# 307. Range Sum Query - Mutable
Given an integer array nums, find the sum of the elements between indices i and j (i ≤ j), inclusive.
The update(i, val) function modifies nums by updating the element at index i to val.
Example:
Given nums = [1, 3, 5]
sumRange(0, 2) -> 9
update(1, 2)
sumRange(0, 2) -> 8
Note:
- The array is only modifiable by the update function.

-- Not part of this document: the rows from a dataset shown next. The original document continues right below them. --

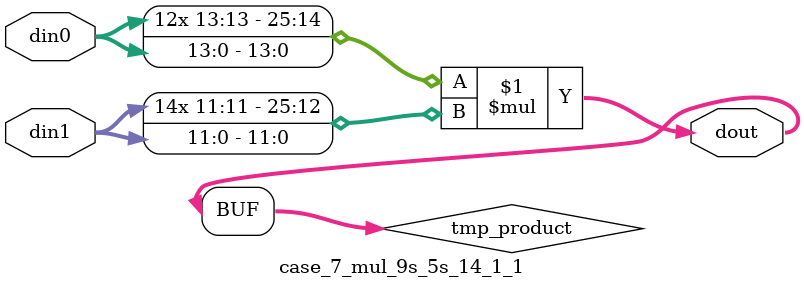
<source format=v>

`timescale 1 ns / 1 ps

 module case_7_mul_9s_5s_14_1_1(din0, din1, dout);
parameter ID = 1;
parameter NUM_STAGE = 0;
parameter din0_WIDTH = 14;
parameter din1_WIDTH = 12;
parameter dout_WIDTH = 26;

input [din0_WIDTH - 1 : 0] din0; 
input [din1_WIDTH - 1 : 0] din1; 
output [dout_WIDTH - 1 : 0] dout;

wire signed [dout_WIDTH - 1 : 0] tmp_product;



























assign tmp_product = $signed(din0) * $signed(din1);








assign dout = tmp_product;





















endmodule

</source>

- You may assume the number of calls to update and sumRange function is distributed evenly.
# Solution
Approach 1: Accumulated sum.
Approach 2: Segment tree.
Approach 3: Binary index tree.
# Code (Python)
Approach 1:
Approach 2:
# Code (C++)
Approach 1:
// Accumulated sum.
class NumArray {
private:
vector<int> sum;
public:
NumArray(vector<int>& nums) {
for (int i = 0; i < nums.size(); ++i)
{
sum.push_back(nums[i]);
if (i > 0)
sum[i] += sum[i-1];
}
}
void update(int i, int val) {
int tmp = sum[i];
if (i > 0)
tmp -= sum[i-1];
int diff = val - tmp;
for (int j = i; j < sum.size(); ++j)
{
sum[j] += diff;
}
}
int sumRange(int i, int j) {
int res = sum[j];
if (i > 0)
res -= sum[i-1];
return res;
}
};
/**
* Your NumArray object will be instantiated and called as such:
* NumArray* obj = new NumArray(nums);
* obj->update(i,val);
* int param_2 = obj->sumRange(i,j);
*/
Approach 2:
// Segment tree.
class NumArray {
private:
vector<int> tree;
int n;
public:
NumArray(vector<int>& nums) {
n = nums.size();
if (n == 0)
return;
tree = vector<int>(n*2, 0);
for (int i = 0; i < n; ++i)
{
tree[i+n] = nums[i];
}
for (int i = n-1; i > 0; --i)
{
tree[i] = tree[i*2] + tree[i*2+1];
}
}
void update(int i, int val) {
int diff = val - tree[i+n];
tree[i+n] = val;
for (int j = (i+n)/2; j > 0; j /= 2)
{
tree[j] += diff;
}
}
int sumRange(int i, int j) {
int head = i + n;
int tail = j + n;
int sum = 0;
while (head <= tail)
{
if (head % 2 != 0)
{
sum += tree[head];
head++;
}
if (tail % 2 == 0)
{
sum += tree[tail];
tail--;
}
head /= 2;
tail /= 2;
}
return sum;
}
};
Approach 3:
// Binary index tree.
class NumArray {
private:
vector<int> oriNum;
vector<int> bitNum;
public:
NumArray(vector<int> &nums) {
int n = nums.size();
oriNum = vector<int>(n+1, 0);
bitNum = vector<int>(n+1, 0);
for (int i = 0; i < n; ++i) {
update(i, nums[i]);
}
}
void update(int i, int val) {
if (i < 0 || i >= bitNum.size() - 1)
return;
int oldVal = oriNum[i+1];
oriNum[i+1] = val;
int diff = val - oldVal;
for (int j = i+1; j < bitNum.size(); j += j & -j) {
bitNum[j] += diff;
}
}
int getSum(int i) {
if (i < 0 || i >= bitNum.size() - 1)
return 0;
int sum = 0;
for (int j = i+1; j > 0; j -= j & -j) {
sum += bitNum[j];
}
return sum;
}
int sumRange(int i, int j) {
return getSum(j) - getSum(i-1);
}
};